-- SOURCE INFORMATION --
....................

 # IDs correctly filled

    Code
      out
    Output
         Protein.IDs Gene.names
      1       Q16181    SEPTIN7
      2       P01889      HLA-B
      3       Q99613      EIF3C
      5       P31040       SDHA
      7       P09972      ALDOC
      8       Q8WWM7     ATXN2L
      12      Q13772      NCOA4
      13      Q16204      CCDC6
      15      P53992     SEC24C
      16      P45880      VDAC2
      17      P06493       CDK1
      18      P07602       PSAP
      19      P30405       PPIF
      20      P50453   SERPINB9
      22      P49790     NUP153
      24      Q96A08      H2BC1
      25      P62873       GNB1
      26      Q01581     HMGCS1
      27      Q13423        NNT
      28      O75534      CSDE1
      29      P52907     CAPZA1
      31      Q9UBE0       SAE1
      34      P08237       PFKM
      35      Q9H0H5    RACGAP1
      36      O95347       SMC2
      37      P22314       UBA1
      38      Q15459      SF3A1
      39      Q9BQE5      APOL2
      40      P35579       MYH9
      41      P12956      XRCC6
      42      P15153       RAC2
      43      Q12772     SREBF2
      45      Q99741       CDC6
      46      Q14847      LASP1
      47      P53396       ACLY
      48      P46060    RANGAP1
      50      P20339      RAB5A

....................

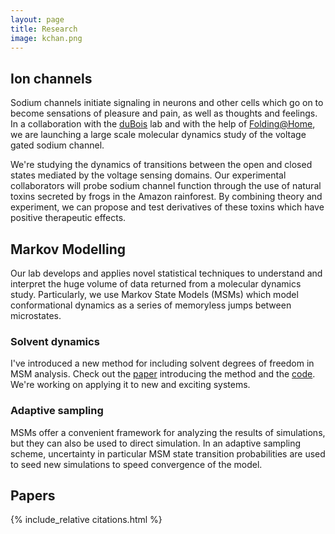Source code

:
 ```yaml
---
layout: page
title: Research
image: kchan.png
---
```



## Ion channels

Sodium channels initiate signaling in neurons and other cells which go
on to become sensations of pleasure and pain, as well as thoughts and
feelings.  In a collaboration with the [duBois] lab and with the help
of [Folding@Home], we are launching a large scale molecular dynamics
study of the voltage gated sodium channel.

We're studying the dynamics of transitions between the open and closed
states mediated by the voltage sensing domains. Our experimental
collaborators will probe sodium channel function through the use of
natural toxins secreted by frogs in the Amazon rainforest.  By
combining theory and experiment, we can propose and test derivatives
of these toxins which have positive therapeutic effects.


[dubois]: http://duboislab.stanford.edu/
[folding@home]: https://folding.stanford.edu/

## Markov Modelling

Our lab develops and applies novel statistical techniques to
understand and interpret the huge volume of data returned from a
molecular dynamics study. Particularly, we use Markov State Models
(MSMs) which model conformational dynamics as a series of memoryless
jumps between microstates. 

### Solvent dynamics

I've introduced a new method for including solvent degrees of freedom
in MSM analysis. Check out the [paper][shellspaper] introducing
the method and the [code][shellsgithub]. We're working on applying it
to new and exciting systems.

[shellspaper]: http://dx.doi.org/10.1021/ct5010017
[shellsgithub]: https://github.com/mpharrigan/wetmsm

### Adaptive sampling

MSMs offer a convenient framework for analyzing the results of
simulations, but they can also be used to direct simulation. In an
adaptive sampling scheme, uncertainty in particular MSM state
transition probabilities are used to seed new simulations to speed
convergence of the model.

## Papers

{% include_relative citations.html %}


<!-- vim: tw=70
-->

....................

-- WHAT YOU SHOULD DO --
Scan the lines above, and whenever one holds the string "which", copy it.

-- YOUR SOLUTION --
Sodium channels initiate signaling in neurons and other cells which go
of these toxins which have positive therapeutic effects.
(MSMs) which model conformational dynamics as a series of memoryless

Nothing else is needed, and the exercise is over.